Mr. Logari was not unknown to the Americans. In 2017, the C.I.A. tipped off Indian intelligence agents that he was plotting a suicide bombing in New Delhi, U.S. officials said. Indian authorities foiled the attack and turned Mr. Logari over to the C.I.A., which sent him to Afghanistan to serve time at the Parwan prison at Bagram Air Base. He remained there until he was freed amid the chaos after Kabul fell.
Eleven days later, on Aug. 26 at 5:48 p.m., the bomber, wearing a 25-pound explosive vest under his clothing, walked up to a group of American troops who were frisking those hoping to enter Hamid Karzai International Airport.
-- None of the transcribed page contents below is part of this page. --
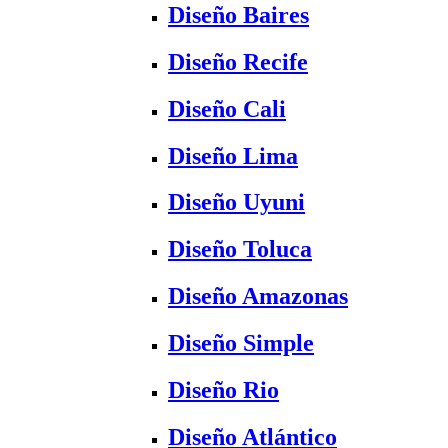
Diseño Baires
Diseño Recife
Diseño Cali
Diseño Lima
Diseño Uyuni
Diseño Toluca
Diseño Amazonas
Diseño Simple
Diseño Rio
Diseño Atlántico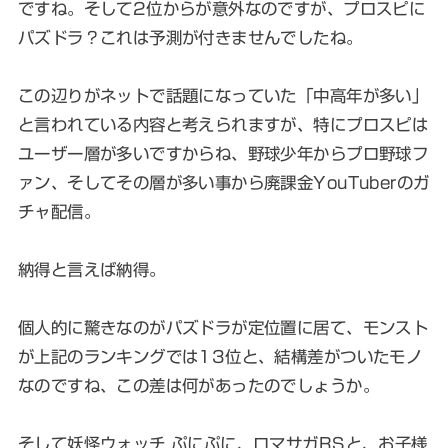
ですね。そして2位からが意外なのですが、プロスピに
パズドラ？これは予測が付きませんでしたね。
この辺りがネットで話題になっていた「中高年が多い」
と言われている内容と考えられますが、特にプロスピは
ユーザー層が多いですからね、野球少年からプロ野球フ
ァン、そしてその層が多い事から廃課金YouTuberのガ
チャ配信。
納得と言えば納得。
個人的に驚きなのがパズドラが定位置に居て、モンスト
が上記のランキングでは13位と、結構差がついたモノ
なのですね、この差は何があったのでしょうか。
そして妖怪ウォッチ ぷにぷに、ロマサガRSと、お子様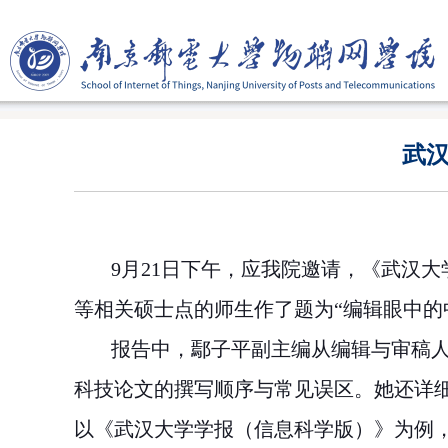
武
9
月
21
日下午，应我院邀请，《武汉大
等相关硕士点的师生作了题为“编辑眼中的
报告中，鄢子平副主编从编辑与审稿人
科技论文的撰写顺序与常见误区。她还详
以《武汉大学学报（信息科学版）》为例，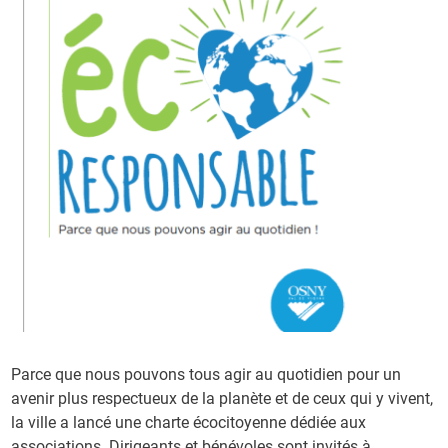
Parce que nous pouvons tous agir au quotidien pour un
avenir plus respectueux de la planète et de ceux qui y vivent,
la ville a lancé une charte écocitoyenne dédiée aux
associations. Dirigeants et bénévoles sont invités à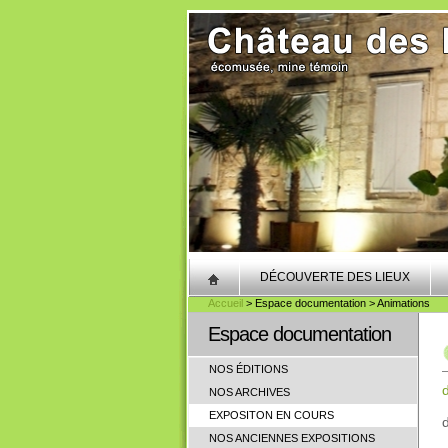
DÉCOUVERTE DES LIEUX
Accueil
> Espace documentation > Animations
Espace documentation
NOS ÉDITIONS
NOS ARCHIVES
EXPOSITON EN COURS
NOS ANCIENNES EXPOSITIONS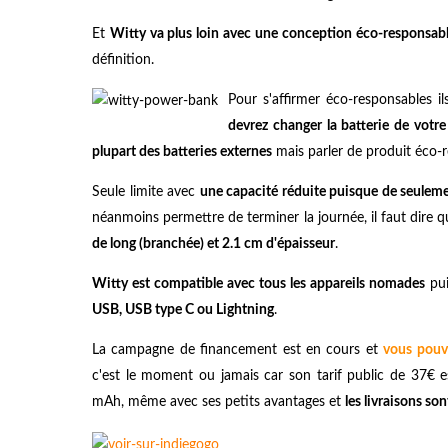
Et
Witty va plus loin avec une conception éco-responsabl
définition.
Pour s'affirmer éco-responsables 
devrez changer la batterie de vot
plupart des batteries externes
mais parler de produit éco-
Seule limite avec
une capacité réduite puisque de seule
néanmoins permettre de terminer la journée, il faut dire 
de long (branchée) et 2.1 cm d'épaisseur
.
Witty est compatible avec tous les appareils nomades
pui
USB, USB type C ou Lightning
.
La campagne de financement est en cours et
vous pou
c'est le moment ou jamais car son tarif public de 37€ e
mAh, même avec ses petits avantages et
les livraisons s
He waited, military officials said, until he was about to be searched before detonating the bomb, which was unusually large for a suicide vest, killing himself and nearly 200 others.
The attack raised ISIS-K’s international profile, and positioned it both as a major threat to the Taliban’s ability to govern the country and, according to American officials, as the most imminent terrorist risk to the United States coming out of Afghanistan.
“The group has gained some notoriety in a way that could be quite compelling for them on the transnational stage,” Christine Abizaid, the director of the National Counterterrorism Center, said in October at a national security conference in Sea Island, Ga. “At the same time, they’re fighting the Taliban. How that force-on-force engagement in Afghanistan will go will have some defining characteristics about what the transnational threat looks like.”